Task requirements:
Copy each line of the records below that mentions the word "hand".

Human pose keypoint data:
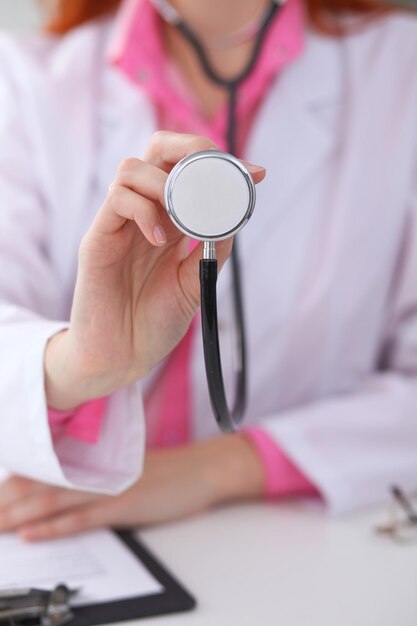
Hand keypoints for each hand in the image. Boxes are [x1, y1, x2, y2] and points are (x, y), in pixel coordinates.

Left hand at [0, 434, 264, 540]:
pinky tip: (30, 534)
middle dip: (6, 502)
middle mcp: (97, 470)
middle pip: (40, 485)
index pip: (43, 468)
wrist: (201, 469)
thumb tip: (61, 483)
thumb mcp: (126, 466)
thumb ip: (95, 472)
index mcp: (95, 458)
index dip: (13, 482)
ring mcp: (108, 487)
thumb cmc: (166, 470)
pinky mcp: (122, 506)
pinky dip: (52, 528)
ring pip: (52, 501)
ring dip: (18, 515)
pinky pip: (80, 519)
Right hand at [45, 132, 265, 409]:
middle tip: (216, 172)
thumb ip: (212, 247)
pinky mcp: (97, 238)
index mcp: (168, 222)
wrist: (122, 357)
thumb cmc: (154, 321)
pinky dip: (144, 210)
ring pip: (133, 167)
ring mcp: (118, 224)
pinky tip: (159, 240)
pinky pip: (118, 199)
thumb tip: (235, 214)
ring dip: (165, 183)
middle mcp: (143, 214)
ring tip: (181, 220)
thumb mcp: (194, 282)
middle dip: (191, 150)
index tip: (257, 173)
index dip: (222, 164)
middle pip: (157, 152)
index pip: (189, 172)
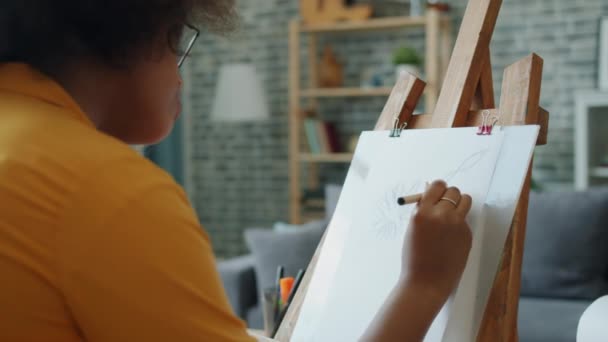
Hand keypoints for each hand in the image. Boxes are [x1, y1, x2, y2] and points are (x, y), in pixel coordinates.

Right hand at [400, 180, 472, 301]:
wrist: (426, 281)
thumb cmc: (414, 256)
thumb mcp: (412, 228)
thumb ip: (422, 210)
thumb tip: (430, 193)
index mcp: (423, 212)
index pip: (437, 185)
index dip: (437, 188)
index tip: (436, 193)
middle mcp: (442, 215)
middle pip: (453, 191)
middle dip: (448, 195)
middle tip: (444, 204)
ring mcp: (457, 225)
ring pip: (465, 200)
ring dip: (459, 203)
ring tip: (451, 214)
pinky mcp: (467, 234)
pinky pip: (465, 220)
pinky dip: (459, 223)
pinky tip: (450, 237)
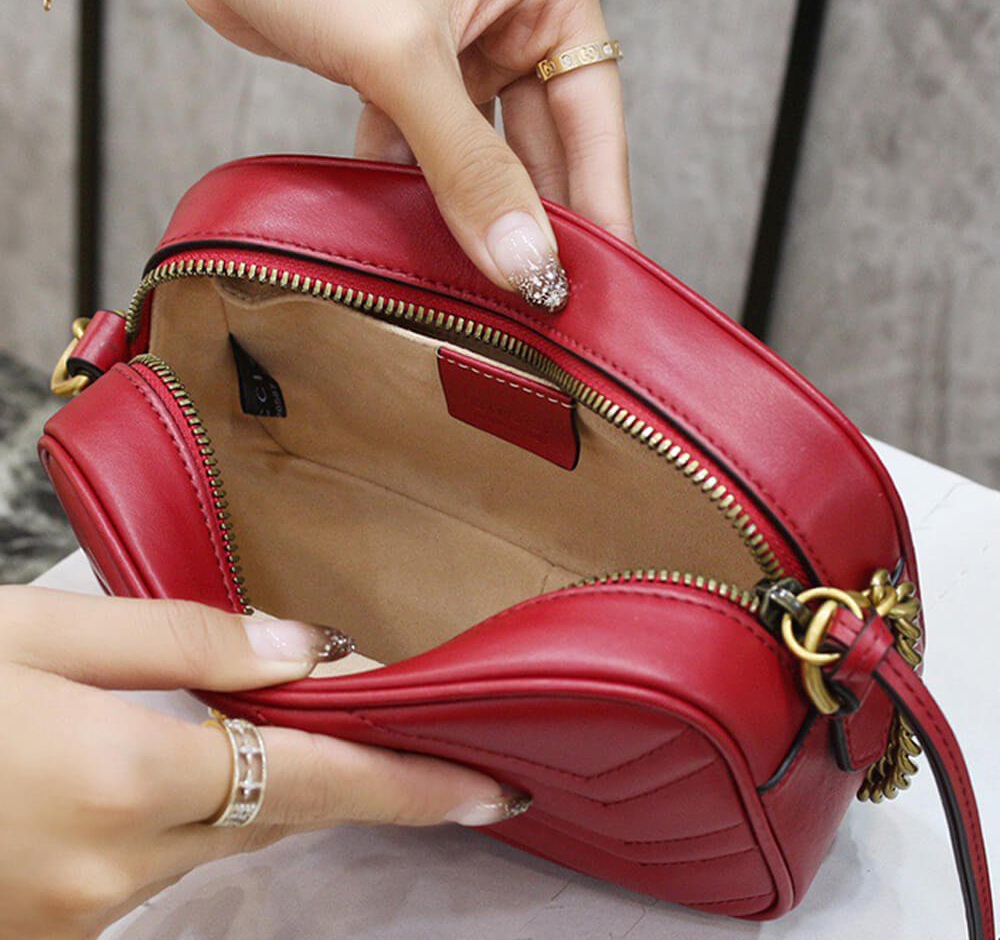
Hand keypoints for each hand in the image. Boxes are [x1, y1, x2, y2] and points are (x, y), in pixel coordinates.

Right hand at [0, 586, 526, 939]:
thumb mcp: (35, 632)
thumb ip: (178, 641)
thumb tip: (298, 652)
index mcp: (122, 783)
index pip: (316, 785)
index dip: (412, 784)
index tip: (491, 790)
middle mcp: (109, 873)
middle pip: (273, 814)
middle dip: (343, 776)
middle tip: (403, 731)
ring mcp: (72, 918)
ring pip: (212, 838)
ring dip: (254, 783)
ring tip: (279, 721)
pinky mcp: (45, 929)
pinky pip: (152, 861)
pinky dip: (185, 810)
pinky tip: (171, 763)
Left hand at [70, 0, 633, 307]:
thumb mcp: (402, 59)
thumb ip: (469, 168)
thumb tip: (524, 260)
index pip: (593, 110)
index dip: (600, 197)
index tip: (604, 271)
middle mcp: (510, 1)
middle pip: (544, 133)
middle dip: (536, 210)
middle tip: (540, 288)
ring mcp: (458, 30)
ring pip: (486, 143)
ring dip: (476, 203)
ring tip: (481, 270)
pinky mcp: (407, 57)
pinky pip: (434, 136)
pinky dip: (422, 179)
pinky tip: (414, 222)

Response area:
Hand keypoints for each hand in the image. Boxes are [x1, y1, x2, y2] and points are (x, y), in pixel coordinates.
Left hand at [0, 434, 264, 540]:
Right hand at [45, 132, 265, 409]:
Hand keypoints for each hand in the image. Boxes are [x1, y1, x2, y2] and points are (x, y), in pixel coordinates.
Right hand at [400, 180, 472, 301]:
Hand keypoints for each hand in the image. Boxes are [x1, y1, x2, y2] and points are (x, y), in pixel coordinates.
Right hand at [0, 586, 526, 939]:
Left hand at [70, 0, 633, 307]:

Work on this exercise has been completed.